I guess you can argue that corporatism has made the internet more accessible, to a degree. Really corporatism has only increased the exposure of a handful of social media sites. But that doesn't really change what their goal is, which is to squeeze money out of people trying to socialize.
Now that they have invaded what was once a space for enthusiasts and tech minds, made it into a people trap and scape money off the backend with metadata, the idea that they're now asking people directly for money that they can no longer make due to their government protecting them is grotesque and an absurd direction for services like these to go in.

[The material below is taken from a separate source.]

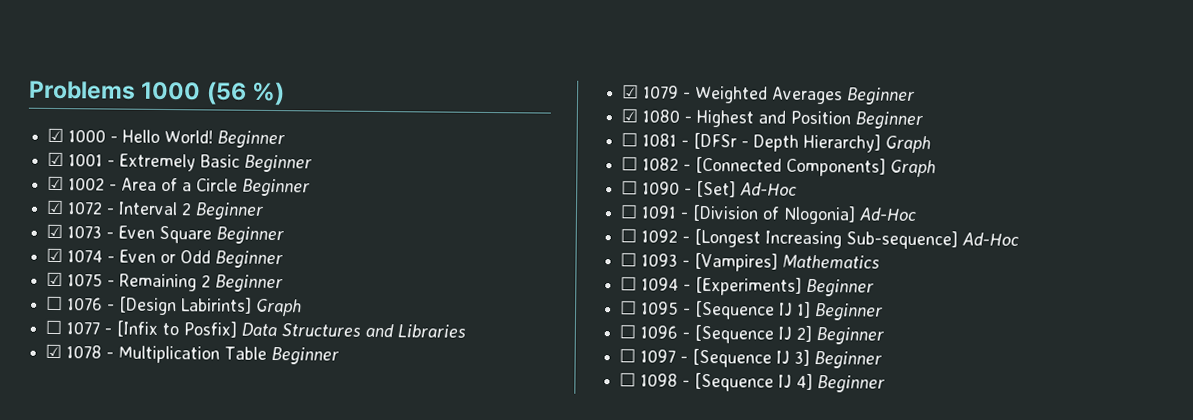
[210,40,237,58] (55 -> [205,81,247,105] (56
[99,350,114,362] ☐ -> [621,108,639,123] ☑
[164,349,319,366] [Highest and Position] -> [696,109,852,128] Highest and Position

Don't pretend like Facebook, youtube, et al don't make enough money hand over foot to just to cover their operating costs already. They're asking for money for profit. Billion dollar companies are now asking directly for profit because they can't extort a newly formed protection.
I suppose selling a better experience is one thing. There's legitimacy in that. Although selling a reprieve from a bad experience that you created (youtube) is a bit like creating a problem to sell the solution, which is still fucked.
For some of us with smaller bladders it can be a problem. Installing the https://runpee.com/ app has been a game changer going to the movies. Tells you the best times to go pee and not miss anything.
I just love the pause button, but then while I enjoyed collective effervescence as a young boy watching Star Wars I get spooked by culty-acting crowds as an old man.
This old blog bit of mine might be relevant. TLDR: The owner / executive class is always on the market for stupid cruel ways to enhance revenues, increase productivity or just seize more control of workers and customers, even when these schemes have the opposite effect. And when they are implemented, we'll find ways to hack, circumvent or exploit the new paradigm.